ARTO PAASILINNA - Petits Suicides entre Amis

WSOY / Denoël :: 1990 / 2003 :: acheter ce livre
Traduit du finnois par Anne Colin du Terrail

C’est le début de l’été en Finlande, et l’homme d’affaire Onni Rellonen n’a pas le moral. Il vient de faire faillite pour la quatrième fois et son mariage va à vau-l’eau. Avec détermination, il prend son pistolet, sort de chez lui et part mettre fin à ses jours. Mais voilà que dans la grange où il comptait commettre son geste funeste, il tombe sur un autre homme qui tente de se pendre. Une telle coïncidence, forcément, ça crée des liens. Les deux suicidaires sympathisent rapidement et reportent leur terrible projet. Pas mécontents de cette expérience, ils décident de l’étendre à d’autres désespérés et organisent un symposium sur le suicide.

Ce symposium sera le point de départ d’une escapade en car à travers l’Europe. D’Helsinki au Cap Nord, puis jusqu’au Portugal, en passant par la Suisse, une trentaine de suicidaires chercheront l’endroit le plus approprié où commettre en commun l’acte fatal. Colonel sur le carreau, malades incurables, femme battue, marin raté alcoolique, éleveur de rennes escroc, homme de cirque malheureux, affairistes ruinés, amoureux malchanceux, toute une colonie bigarrée de cinglés et de bras cassés vont mettre sans dessus dessous les pays traversés le long d’un road-movie inédit et burlesque.
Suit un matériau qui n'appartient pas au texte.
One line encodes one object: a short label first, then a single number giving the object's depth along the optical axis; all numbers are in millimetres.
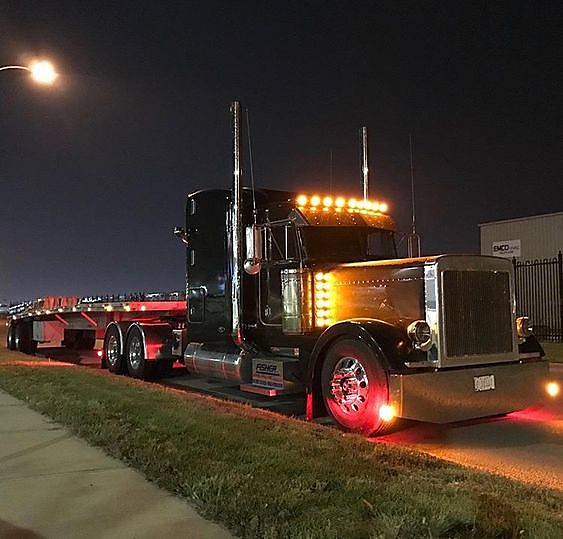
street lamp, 13797
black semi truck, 7758
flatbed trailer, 14469
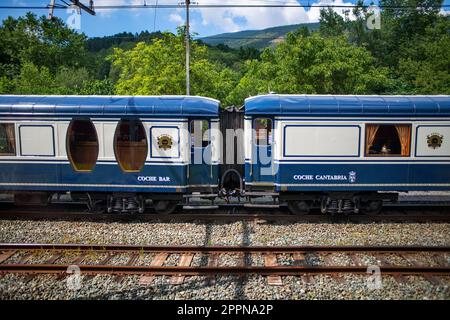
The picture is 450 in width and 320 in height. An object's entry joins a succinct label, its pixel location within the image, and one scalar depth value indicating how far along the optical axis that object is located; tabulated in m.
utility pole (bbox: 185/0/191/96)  17.70
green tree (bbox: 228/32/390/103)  21.06
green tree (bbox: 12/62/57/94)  29.63
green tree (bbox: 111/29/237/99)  21.86
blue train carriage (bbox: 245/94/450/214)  10.84
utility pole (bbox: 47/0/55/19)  9.45
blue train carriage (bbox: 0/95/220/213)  11.07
Les scènes d’anthologie ne manquent pas dans Petits Suicides entre Amis. Ici, une escouade de suicidaires éméchés affronte des skin-heads dans un cimetière, avant de s’intoxiquer au monoxyde de carbone dans le garage d’un diplomate yéménite. Plus tard, c’est à coup de rondins qu’ils s’engagent dans une bataille rangée contre des hooligans allemands, avec la rage des désespérés et le mépris de la mort. En Suisse, les mêmes négocient auprès des drogués habitués des lieux une place sur la fameuse Platzpromenade de Zurich. Les désespérés ont pris leur décision, ils vont mourir, alors tout est permis, il n’y a plus ni ridicule ni tabou : "La vie, à date d’aujourd’hui, était comme gratuite, reçue en cadeau, surnuméraire. On pouvait l’utiliser à sa fantaisie. Bonne idée" (p. 26).
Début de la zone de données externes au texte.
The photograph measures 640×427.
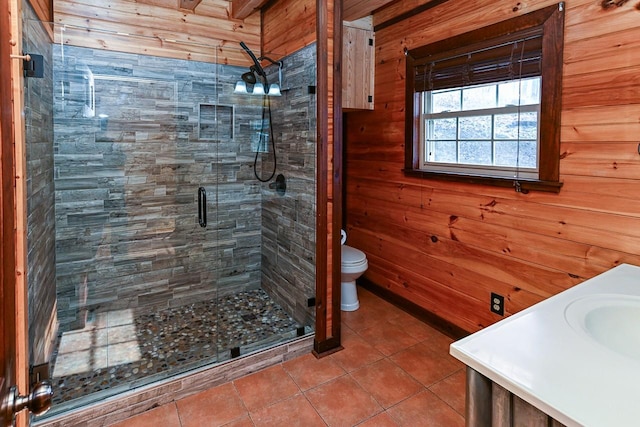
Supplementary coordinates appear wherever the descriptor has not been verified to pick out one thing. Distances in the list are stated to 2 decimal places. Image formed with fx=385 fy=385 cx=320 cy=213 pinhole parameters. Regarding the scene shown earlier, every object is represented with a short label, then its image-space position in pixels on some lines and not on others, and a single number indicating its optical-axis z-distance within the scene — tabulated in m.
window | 2.06
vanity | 0.82
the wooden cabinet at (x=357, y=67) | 3.19
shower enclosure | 2.42
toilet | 3.08
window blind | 2.15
Pour l’auteur, c’est du pain bénit. Dans ce livre traduit récemment en Français et tout juste sorti en poche, il joue sans cesse du contraste entre l’état d’esprit mortifère des personnages, leur statut supposé de désespérés et les situations cocasses qu’engendrent tous ces gens qui n’ont plus rien à perdre. Le suicide, ça n’est pas bien sérieux, nous dit Paasilinna. Ou bien, pour le paraphraser tout à fait : "si le plus grave dans la vie c’était bien la mort, ce n’était quand même pas si grave" (p. 274). La volonté de suicide est un état d’esprit, et l’auteur le tourne continûment en dérision, par exemple dans l’excellent chapitre 20 (pp 168-174) où les candidats à la mort font une liste à la Prévert de tout ce qui ne va pas dans ce bas monde, des pluies acides au jogging à outrance qui tue les gens d’épuisement en passant par le prix de l’immobilier et par les malotrus qui pincent les fesses des femmes.
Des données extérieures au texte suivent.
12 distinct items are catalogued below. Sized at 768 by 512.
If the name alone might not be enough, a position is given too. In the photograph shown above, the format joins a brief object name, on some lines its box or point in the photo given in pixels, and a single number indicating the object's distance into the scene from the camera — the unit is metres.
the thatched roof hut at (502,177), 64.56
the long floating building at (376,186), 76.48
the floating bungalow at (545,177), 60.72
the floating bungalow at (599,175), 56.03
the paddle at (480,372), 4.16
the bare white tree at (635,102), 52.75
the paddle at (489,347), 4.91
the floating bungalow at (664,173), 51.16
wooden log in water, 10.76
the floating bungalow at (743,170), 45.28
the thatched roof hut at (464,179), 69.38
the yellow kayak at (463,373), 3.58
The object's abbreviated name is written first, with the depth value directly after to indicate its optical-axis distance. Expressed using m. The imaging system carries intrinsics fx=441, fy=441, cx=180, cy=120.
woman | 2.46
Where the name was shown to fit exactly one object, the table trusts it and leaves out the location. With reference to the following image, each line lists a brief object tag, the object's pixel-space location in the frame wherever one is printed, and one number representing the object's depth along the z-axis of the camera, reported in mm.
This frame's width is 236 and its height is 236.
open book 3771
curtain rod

Sans casser d’emblée le suspense qui tient le roman d’un bout à l’autre (bon sang, vont-ils finir par se tuer un jour ces fichus suicidaires ?), on dire un mot sur comment vont tourner tous ces gens. Evadés par autocar de leur Finlande natale, berceau de tous leurs problèmes, affranchis de leur situation, extirpés du concours de circonstances qui les a amenés à envisager le pire, les désespérés se découvrent une nouvelle existence, une seconde vie avant la mort. Ils réalisent qu’en fait, peut-être, finalement, tout ceci n’est pas si grave. Et que "mieux valait ne pas agir à la légère en matière d’autodestruction, une affaire aussi vitale exigeait que l’on prenne sont temps" (p. 59). Quant au lecteur qui n’avait pas forcément à guérir de penchants suicidaires, il s’est au moins payé une bonne tranche de rigolade.